Section 221 of the Income Tax Act, 1961 (hereinafter referred to as “the Act”), prescribes penalty according to its provisions when an assessee is in default or is deemed to be in default in making a payment of tax.
Recently, in CIT, Mumbai vs. Oryx Finance and Investment Pvt. Ltd. [ITA No. 1 of 2015, decided on 1 July 2017], one of the question raised before Bombay High Court was whether on facts and in the circumstances of the case and in law, the ITAT is justified in deleting the penalty levied under section 221(1) of the Act in respect of arrears of interest under sections 234A, 234B & 234C of the Act, without appreciating that, as held by Hon’ble Supreme Court in the case of CIT vs. Anjum M.H. Ghaswala [(2001) 252 ITR 1] and in the case of Karanvir Singh Gosssal vs. CIT [349 ITR 692 SC], interest under section234A, 234B & 234C is mandatory in nature and therefore by the ratio of the above cited decisions interest is an integral part of tax.
The Income Tax Return of the Respondent Assessee was processed under section 143(1) of the Act, and demand was raised for Rs. 1,64,90,573, also, penalty of Rs. 1,19,30,677 was imposed by the AO under section 221(1) of the Act for default by assessee in the payment of demand. Against which, the assessee filed Appeal before the Commissioner of Income Tax (Appeals) 17, Mumbai [for short “CIT(A)”]. The CIT(A) under its order dated 15/03/2010 deleted the penalty imposed by the AO holding that interest component has to be excluded while levying penalty under section 221(1) and since the penalty levied exceeded the tax component, it set aside the order levying penalty. Aggrieved thereby the Department filed a appeal before the Income Tax Appellate Tribunal, Mumbai [for short “ITAT”]. The ITAT held that while levying penalty under section 221(1) of the Act interest component is not to be considered and remitted the matter to the AO with the direction to quantify the amount of penalty in accordance with provisions of section 221(1) of the Act.
On an appeal before Bombay High Court, the learned counsel of the assessee- company relied on the judgment of the Hon’ble Apex Court in a case of Harshad Shantilal Mehta vs. Custodian [(1998) 231 ITR 871] and another judgment of the Division Bench of Bombay High Court in the case of CIT vs. P.B. Hathiramani [(1994) 207 ITR 483].

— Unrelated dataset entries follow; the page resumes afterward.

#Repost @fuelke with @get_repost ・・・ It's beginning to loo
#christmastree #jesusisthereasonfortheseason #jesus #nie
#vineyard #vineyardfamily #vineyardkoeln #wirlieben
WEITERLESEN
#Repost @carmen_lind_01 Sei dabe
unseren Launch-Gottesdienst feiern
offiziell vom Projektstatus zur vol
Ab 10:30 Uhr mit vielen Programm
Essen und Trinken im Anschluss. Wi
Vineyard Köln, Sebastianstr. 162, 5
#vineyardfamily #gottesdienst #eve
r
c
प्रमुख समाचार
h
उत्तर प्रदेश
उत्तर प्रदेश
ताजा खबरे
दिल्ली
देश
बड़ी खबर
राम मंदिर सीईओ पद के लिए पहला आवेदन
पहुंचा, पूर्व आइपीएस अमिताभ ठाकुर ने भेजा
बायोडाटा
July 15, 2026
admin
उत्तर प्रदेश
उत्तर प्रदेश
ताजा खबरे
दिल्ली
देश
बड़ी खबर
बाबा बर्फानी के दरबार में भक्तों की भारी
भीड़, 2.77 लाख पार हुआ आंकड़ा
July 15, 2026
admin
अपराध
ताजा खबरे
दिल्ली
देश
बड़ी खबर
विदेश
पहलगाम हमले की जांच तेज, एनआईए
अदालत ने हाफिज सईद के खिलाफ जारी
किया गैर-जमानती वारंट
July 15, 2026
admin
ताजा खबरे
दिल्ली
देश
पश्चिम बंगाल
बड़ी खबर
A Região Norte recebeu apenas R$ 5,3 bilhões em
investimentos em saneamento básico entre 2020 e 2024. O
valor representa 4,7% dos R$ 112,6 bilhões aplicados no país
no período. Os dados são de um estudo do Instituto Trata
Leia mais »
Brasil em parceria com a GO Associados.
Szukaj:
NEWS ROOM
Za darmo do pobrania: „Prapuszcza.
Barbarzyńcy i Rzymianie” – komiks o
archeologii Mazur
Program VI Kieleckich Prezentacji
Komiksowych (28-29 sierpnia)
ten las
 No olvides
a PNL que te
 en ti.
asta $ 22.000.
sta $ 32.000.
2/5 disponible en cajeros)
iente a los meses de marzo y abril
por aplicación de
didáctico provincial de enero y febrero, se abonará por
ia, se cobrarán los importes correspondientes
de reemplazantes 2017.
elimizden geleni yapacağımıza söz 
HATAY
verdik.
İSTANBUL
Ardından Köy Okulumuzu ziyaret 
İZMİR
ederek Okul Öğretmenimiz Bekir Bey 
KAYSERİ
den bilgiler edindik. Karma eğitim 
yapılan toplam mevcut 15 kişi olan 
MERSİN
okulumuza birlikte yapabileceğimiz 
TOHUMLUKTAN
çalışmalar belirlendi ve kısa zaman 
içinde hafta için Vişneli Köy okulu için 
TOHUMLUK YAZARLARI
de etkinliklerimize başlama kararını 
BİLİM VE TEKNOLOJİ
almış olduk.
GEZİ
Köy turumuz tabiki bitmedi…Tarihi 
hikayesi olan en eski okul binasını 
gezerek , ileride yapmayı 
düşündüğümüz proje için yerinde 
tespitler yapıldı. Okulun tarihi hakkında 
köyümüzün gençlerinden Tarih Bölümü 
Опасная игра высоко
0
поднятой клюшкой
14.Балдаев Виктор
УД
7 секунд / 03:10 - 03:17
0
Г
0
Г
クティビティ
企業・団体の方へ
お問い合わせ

The learned Judges of the Bombay High Court observed that the case of CIT vs. Anjum M.H. Ghaswala (supra) relied by the learned counsel for the Revenue would be of no assistance to him, as it only dealt with the aspect that interest under sections 234(A), 234(B) and 234(C) of the Act is mandatory. The issue in the case dealt with was in a different context. The learned Judges after taking into account the facts & circumstances of the case, legal provisions in respect of the question raised, rival submissions, relying on the case laws submitted by counsel of the assessee- company held that the provisions of section 221 of the Act conjointly with the definition of “tax” as detailed under section 2(43) of the Act, the irresistible conclusion that can be drawn is that the phraseology “tax in arrears” as envisaged in section 221 of the Act would not take within its realm the interest component. It would be abundantly clear that the AO can impose penalty for default in making the payment of tax, but the same shall not exceed the amount of tax in arrears. Tax in arrears would not include the interest payable under section 220(2) of the Act.